Friday, March 11, 2016

This year's IL corruption awards go to...

Dick Simpson, Tom Gradel & team document IL's "Banner Year of Corruption". Isn't every year? I suppose their annual report is like the Academy Awards of corruption.
While the Hastert indictment and conviction garnered national news headlines and was the most significant corruption story of the year, Illinois experienced many additional corruption events in 2015. In this report, we document 27 convictions, 28 indictments, and the launching of 11 corruption investigation. In addition we cover the sentencing of 30 public corruption convicts last year, most of whom were convicted in a year or two before 2015.
Chicago City Hall has long been awash in corruption and with the public school system directly under  control by the mayor, thievery, fraud, bribery, and no-bid contract kick-backs have become a way of life at CPS. The cost to school budgets is enormous.

The big one last year of course, so far as Chicago schools were concerned, was the FBI investigation launched exactly one year ago, leading to the arrest and indictment of Rahm Emanuel's hand-picked schools chief, Barbara Byrd-Bennett. The U.S. Attorney charged her with steering $23 million worth of contracts to her former employer, SUPES Academy. Two executives, Gary Solomon and Tom Vranas, who owned SUPES, the company itself, and another company they owned were also charged. On October 12, BBB pleaded guilty and is awaiting sentencing.

Yesterday it was announced that Rahm and his CPS board are suing BBB, SUPES and Synesi for $65M. Synesi is the consulting company behind the SUPES/BBB scandal. It was originally started by former CPS schools CEO Paul Vallas in partnership with Gary Solomon and other members of Vallas' Chicago team.

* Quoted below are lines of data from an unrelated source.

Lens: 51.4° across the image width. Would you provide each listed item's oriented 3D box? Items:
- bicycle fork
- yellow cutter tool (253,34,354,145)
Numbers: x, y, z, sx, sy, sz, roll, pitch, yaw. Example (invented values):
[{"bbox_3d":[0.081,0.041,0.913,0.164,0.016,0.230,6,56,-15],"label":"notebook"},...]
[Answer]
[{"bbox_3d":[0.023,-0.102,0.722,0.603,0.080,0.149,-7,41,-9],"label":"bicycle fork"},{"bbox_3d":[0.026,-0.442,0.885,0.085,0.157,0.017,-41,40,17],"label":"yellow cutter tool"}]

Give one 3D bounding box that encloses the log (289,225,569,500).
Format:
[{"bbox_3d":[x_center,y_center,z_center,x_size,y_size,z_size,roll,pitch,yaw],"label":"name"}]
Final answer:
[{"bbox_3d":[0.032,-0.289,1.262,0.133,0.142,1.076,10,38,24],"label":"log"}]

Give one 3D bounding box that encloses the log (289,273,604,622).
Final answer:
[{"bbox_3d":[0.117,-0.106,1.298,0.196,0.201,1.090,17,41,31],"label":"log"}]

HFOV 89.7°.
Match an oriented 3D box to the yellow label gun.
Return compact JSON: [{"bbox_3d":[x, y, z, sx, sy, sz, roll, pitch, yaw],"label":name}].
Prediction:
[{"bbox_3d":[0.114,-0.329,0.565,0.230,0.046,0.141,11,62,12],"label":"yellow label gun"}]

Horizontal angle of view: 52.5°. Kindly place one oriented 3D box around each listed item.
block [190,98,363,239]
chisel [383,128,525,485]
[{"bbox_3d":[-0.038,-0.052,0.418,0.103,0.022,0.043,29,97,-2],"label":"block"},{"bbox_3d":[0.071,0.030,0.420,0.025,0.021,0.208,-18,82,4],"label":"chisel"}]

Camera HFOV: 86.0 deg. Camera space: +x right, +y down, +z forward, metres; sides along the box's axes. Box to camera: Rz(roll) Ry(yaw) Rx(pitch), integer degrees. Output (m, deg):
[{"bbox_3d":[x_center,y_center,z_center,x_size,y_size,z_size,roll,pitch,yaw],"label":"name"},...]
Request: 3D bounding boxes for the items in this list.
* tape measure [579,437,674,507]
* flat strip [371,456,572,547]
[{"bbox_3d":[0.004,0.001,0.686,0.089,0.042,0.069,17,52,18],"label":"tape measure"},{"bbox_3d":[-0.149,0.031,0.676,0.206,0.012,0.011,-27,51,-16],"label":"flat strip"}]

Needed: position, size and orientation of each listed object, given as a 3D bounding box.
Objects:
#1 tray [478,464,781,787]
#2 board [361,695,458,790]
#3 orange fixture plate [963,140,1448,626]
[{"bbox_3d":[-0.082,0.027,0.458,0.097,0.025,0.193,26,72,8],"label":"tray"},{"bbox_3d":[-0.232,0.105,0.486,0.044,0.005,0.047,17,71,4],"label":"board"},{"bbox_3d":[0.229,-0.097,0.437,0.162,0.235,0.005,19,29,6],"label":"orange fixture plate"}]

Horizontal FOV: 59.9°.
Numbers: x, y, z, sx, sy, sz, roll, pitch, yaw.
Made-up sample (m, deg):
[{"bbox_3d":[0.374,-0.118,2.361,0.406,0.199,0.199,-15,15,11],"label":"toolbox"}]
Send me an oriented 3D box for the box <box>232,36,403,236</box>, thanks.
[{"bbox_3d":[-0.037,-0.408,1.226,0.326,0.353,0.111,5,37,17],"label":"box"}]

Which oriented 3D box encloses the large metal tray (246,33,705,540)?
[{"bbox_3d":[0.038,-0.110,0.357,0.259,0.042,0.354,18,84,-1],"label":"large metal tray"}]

Vallas was the master of soliciting no-bid consulting contracts from his network of pet district superintendents. Lucky for him, he fell out and split with Soloman before the shit hit the fan.

The suit made front-page headlines in Cleveland, where BBB long ruled the public schools, and in Detroit, where the SUPES kick-back scheme was originally concocted.
In the lawsuit, the Board of Educations states, "In plain terms, defendants have stolen money from CPS and the schoolchildren of the city of Chicago, and that money should be returned."
But I would argue that the investigation was stopped, as usual, before it got up too high, leaving BBB to take the fall herself. Board members like Andrea Zopp (now running for senator) who voted for the SUPES no-bid contract, and the Mayor himself, were complicit and should be held accountable.Why aren't they included in the suit?

More important, the suit should be a clarion call to end City Hall's direct control over the public schools and to pass the Elected School Board bill.

Trump to enter the belly of the beast is the headline on Natasha Korecki's story in POLITICO this morning.

There should be thousands on hand this afternoon to protest the Trump rally at the UIC Pavilion. The university should have never agreed to hold the rally here in the first place. Trump rallies have been marked by violence and thuggery directed mainly at black protesters.

Thousands of students have already signed up to be part of today's protests.
Korecki writes:
Doesn't know what he's in for: "Other immigrant groups, religious leaders and young African American protesters are expected to join forces in a public rebuke of Trump before his 6 p.m. rally. One group ... built an altar on Thursday and demonstrators planned to hold vigil all night in preparation for Trump's arrival.
'I don't think Donald Trump knows what he's in for here in Chicago,' UIC pre-med student Miguel Del Toral told POLITICO. 'We are very very active in our communities. We will not stand for bigotry, we will not stand for racism. He should expect to find this kind of resistance coming into a university with such a large minority population.'
People will gather at 4:30 p.m. in the parking lot across from the Pavilion.